What does a large, green ceramic chip bowl, a digital grill and enough bakeware to make Martha Stewart weak in the knees have in common?

If you answered: “all things that require some creative handling on Katie’s part to fit into her kitchen cabinets,” you would be correct.

I’d also accept the answer: “things the Princess Bride Katie received at her wedding shower this weekend.”

(And I don’t accept any nicknames other than Princess Bride.  Although, on second thought, Sorceress Of All Things Great And Beautiful would do.  Let’s try to make that stick, shall we?  SOATGAB for short, if needed for brevity purposes, although I think it loses its effect.)

My lovely aunts Nancy and Jenny threw me the shower and my mom flew in to be there as well.  The big surprise of the weekend was having my Aunt Carol open the door when I rang the bell.  Many of you might remember that my Aunt Carol will be officiating the wedding.  And did I fail to mention she lives in Florida?  It was a truly exciting surprise that she flew up to Chicago for the event.  And to add to the craziness, my other aunt showed up by surprise, as well.  She was on vacation in London and took a pit stop through Chicago to join in the celebration.

If you’re jealous of my family right about now, I’m here to tell you that you should be.  And that’s it’s perfectly natural.  We’re pretty spectacular, is all.

I left with 2 carloads full of stuff and came home to a fiancee who was pretty psyched about the loot.  Not psyched enough to help me unpack it all, though.  But psyched none the less. 

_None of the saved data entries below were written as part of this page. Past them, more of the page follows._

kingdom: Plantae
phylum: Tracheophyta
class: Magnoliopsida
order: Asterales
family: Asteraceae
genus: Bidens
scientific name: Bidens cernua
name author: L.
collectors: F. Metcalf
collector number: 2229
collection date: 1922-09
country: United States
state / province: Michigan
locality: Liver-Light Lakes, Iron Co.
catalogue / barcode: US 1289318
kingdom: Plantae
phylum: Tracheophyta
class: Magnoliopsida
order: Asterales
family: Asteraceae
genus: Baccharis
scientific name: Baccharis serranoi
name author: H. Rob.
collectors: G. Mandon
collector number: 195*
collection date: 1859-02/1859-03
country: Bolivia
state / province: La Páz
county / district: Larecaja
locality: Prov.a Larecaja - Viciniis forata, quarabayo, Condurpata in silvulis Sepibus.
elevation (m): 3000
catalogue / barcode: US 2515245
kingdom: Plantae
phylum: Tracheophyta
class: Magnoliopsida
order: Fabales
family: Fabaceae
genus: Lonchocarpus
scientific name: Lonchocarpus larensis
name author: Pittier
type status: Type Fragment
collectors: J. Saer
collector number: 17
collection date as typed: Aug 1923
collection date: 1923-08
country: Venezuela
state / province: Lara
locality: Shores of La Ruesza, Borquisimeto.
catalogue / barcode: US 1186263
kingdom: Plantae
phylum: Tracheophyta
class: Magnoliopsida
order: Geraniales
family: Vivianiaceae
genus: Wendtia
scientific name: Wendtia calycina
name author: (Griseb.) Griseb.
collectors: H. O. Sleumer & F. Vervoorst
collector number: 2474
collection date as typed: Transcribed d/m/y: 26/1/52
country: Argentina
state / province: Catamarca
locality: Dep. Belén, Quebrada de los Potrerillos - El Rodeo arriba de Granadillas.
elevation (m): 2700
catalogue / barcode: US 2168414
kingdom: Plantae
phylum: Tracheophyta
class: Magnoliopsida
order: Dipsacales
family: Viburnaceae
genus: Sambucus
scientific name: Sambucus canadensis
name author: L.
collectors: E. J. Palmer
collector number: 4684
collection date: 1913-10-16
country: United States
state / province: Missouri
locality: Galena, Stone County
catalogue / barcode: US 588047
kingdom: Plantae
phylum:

I’d tell you more about the weekend, but my memory took a wrong turn at White Wine Alley and is stuck in the abyss somewhere, eating grapes and cheese and generally wandering around in a fairly happy state of mind.  In fact, my memory probably has its arm around some other memory’s neck and they’re telling each other how much they “love each other, maaan.” 

I do remember a lot of laughing, though.  And a lot of being thankful for this great family of mine.

Thanks everybody…for everything.  You all know who you are.

PostNote:  I reread this after I published it and realized I never even thanked my B-Maids for all their help.  So instead of SOATGAB, you have my permission to call me “jerkhead.”  I have the best maids ever!  A 3 gallon cookie jar filled with Nerds and Junior Mints proves this point I believe.